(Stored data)
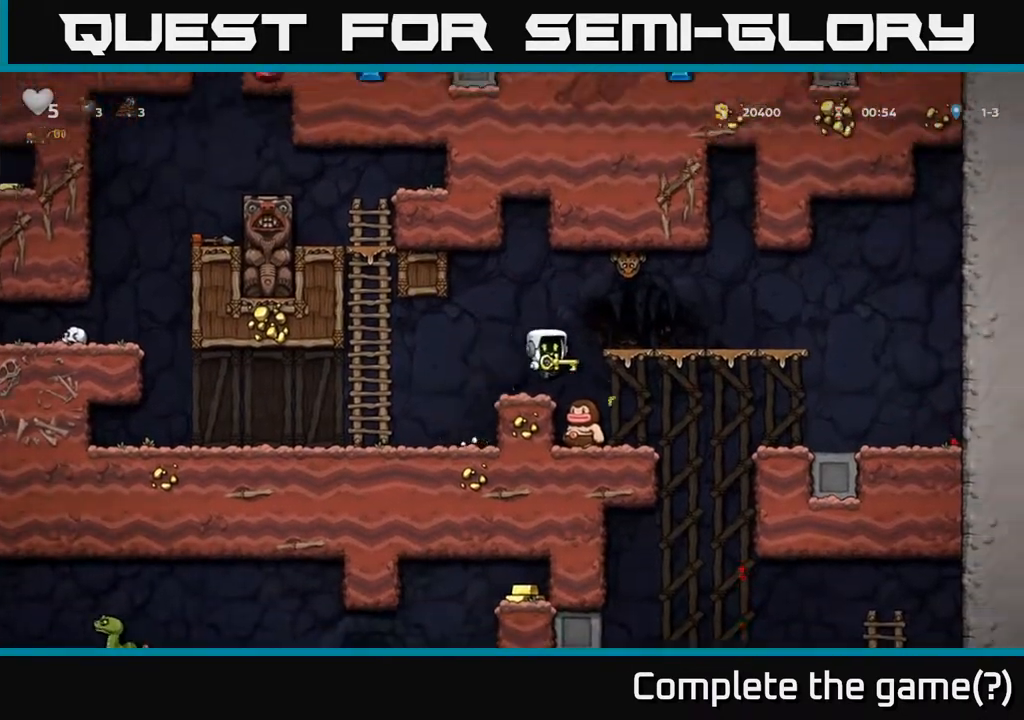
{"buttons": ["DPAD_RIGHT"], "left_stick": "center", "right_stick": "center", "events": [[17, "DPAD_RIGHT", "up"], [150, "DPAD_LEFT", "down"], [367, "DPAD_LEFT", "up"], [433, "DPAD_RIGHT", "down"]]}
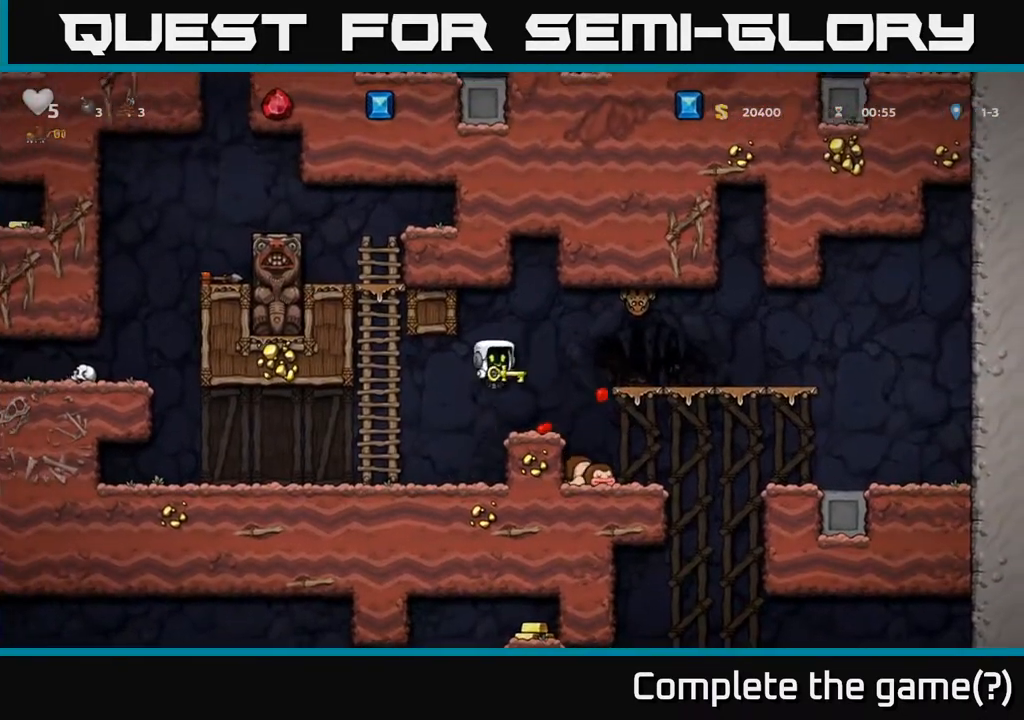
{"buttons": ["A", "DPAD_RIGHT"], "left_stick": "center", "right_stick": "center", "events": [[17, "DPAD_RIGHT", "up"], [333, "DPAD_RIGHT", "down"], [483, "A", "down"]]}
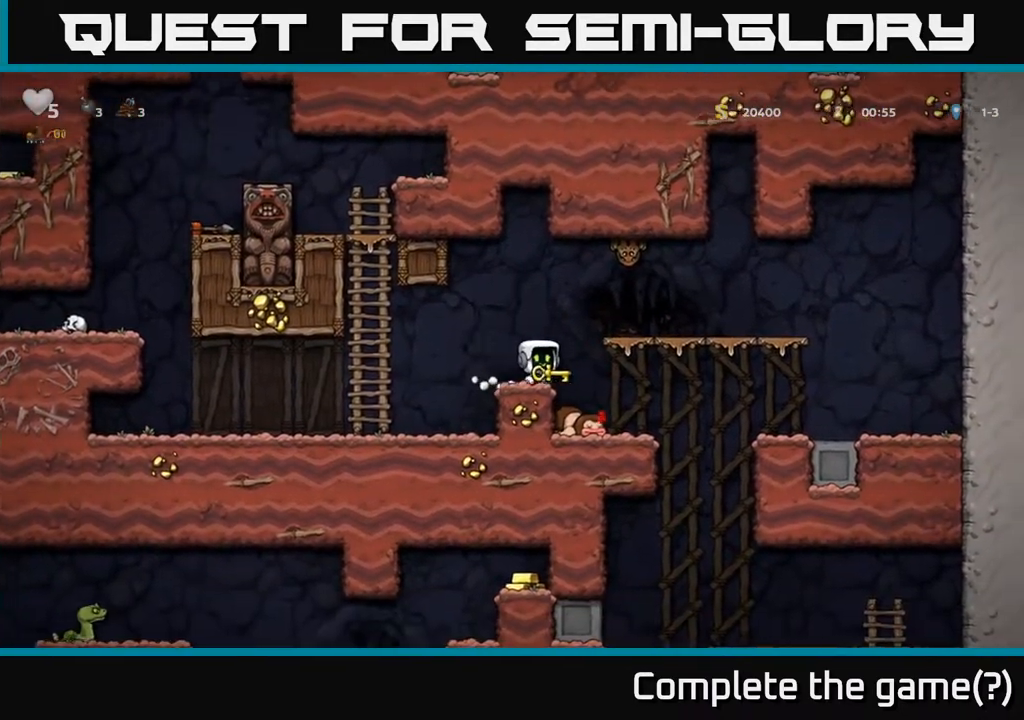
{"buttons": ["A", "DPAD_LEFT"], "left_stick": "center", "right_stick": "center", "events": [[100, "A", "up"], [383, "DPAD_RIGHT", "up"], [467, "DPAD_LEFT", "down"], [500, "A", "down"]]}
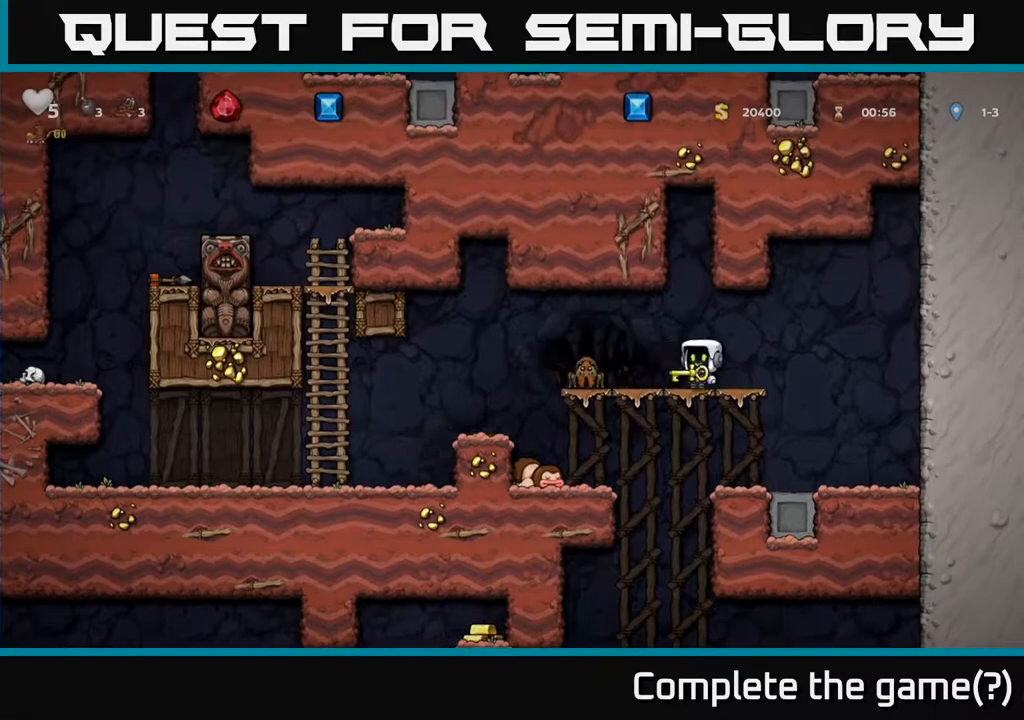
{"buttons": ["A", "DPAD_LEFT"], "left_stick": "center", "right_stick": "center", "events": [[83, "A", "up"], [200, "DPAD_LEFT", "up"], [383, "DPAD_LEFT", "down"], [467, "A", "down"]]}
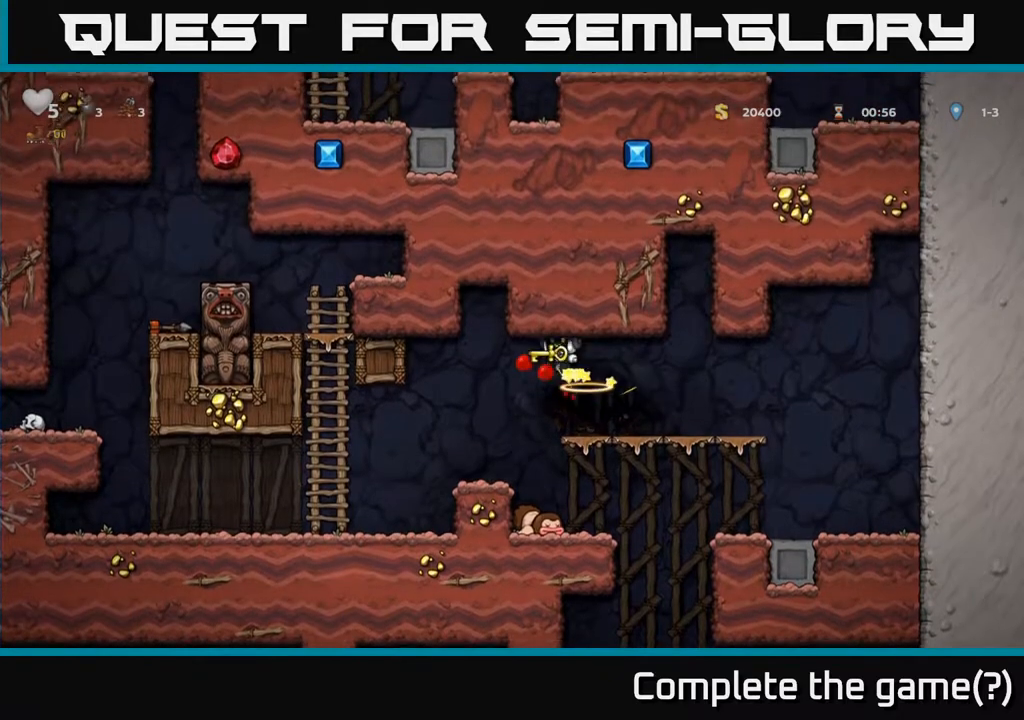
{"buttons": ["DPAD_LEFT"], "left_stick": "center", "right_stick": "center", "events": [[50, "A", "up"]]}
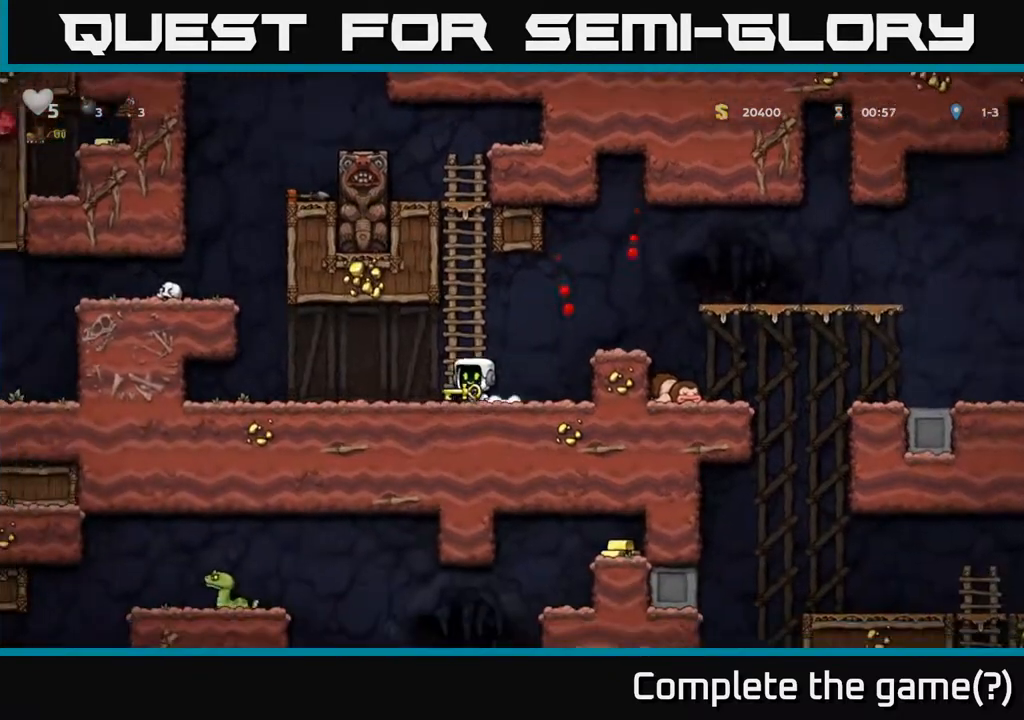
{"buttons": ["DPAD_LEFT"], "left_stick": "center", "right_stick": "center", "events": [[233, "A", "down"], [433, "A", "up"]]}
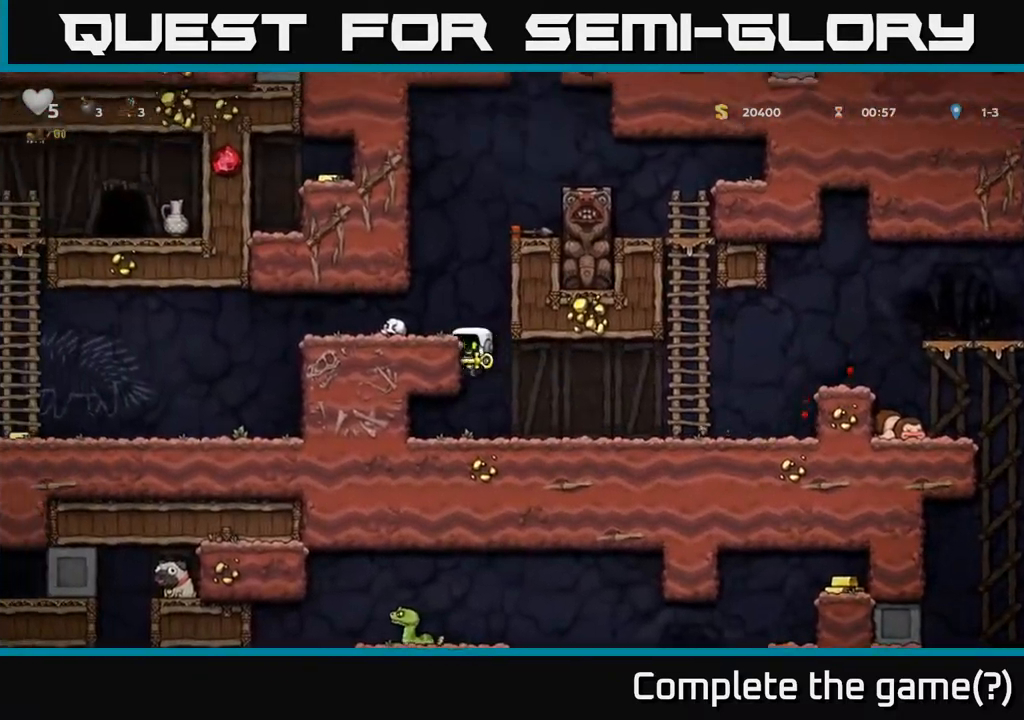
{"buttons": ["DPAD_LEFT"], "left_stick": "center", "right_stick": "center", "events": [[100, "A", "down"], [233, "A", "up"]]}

§ WHAT TO WORK ON
An exact, picture-free copy of the entries is required.

§ RESULT OF THE EXERCISE
{"buttons": ["DPAD_RIGHT"], "left_stick": "center", "right_stick": "center", "events": [[17, "DPAD_RIGHT", "up"], [150, "DPAD_LEFT", "down"], [367, "DPAD_LEFT", "up"], [433, "DPAD_RIGHT", "down"]]}
{"buttons": ["A", "DPAD_RIGHT"], "left_stick": "center", "right_stick": "center", "events": [[17, "DPAD_RIGHT", "up"], [333, "DPAD_RIGHT", "down"], [483, "A", "down"]]}
{"buttons": ["A", "DPAD_LEFT"], "left_stick": "center", "right_stick": "center", "events": [[100, "A", "up"], [383, "DPAD_RIGHT", "up"], [467, "DPAD_LEFT", "down"], [500, "A", "down"]]}
{"buttons": ["A", "DPAD_LEFT"], "left_stick": "center", "right_stick": "center", "events": [[83, "A", "up"], [200, "DPAD_LEFT", "up"], [383, "DPAD_LEFT", "down"], [467, "A", "down"]]}
{"buttons": ["DPAD_LEFT"], "left_stick": "center", "right_stick": "center", "events": [[50, "A", "up"]]}
{"buttons": ["DPAD_LEFT"], "left_stick": "center", "right_stick": "center", "events": [[233, "A", "down"], [433, "A", "up"]]}
{"buttons": ["DPAD_LEFT"], "left_stick": "center", "right_stick": "center", "events": [[100, "A", "down"], [233, "A", "up"]]}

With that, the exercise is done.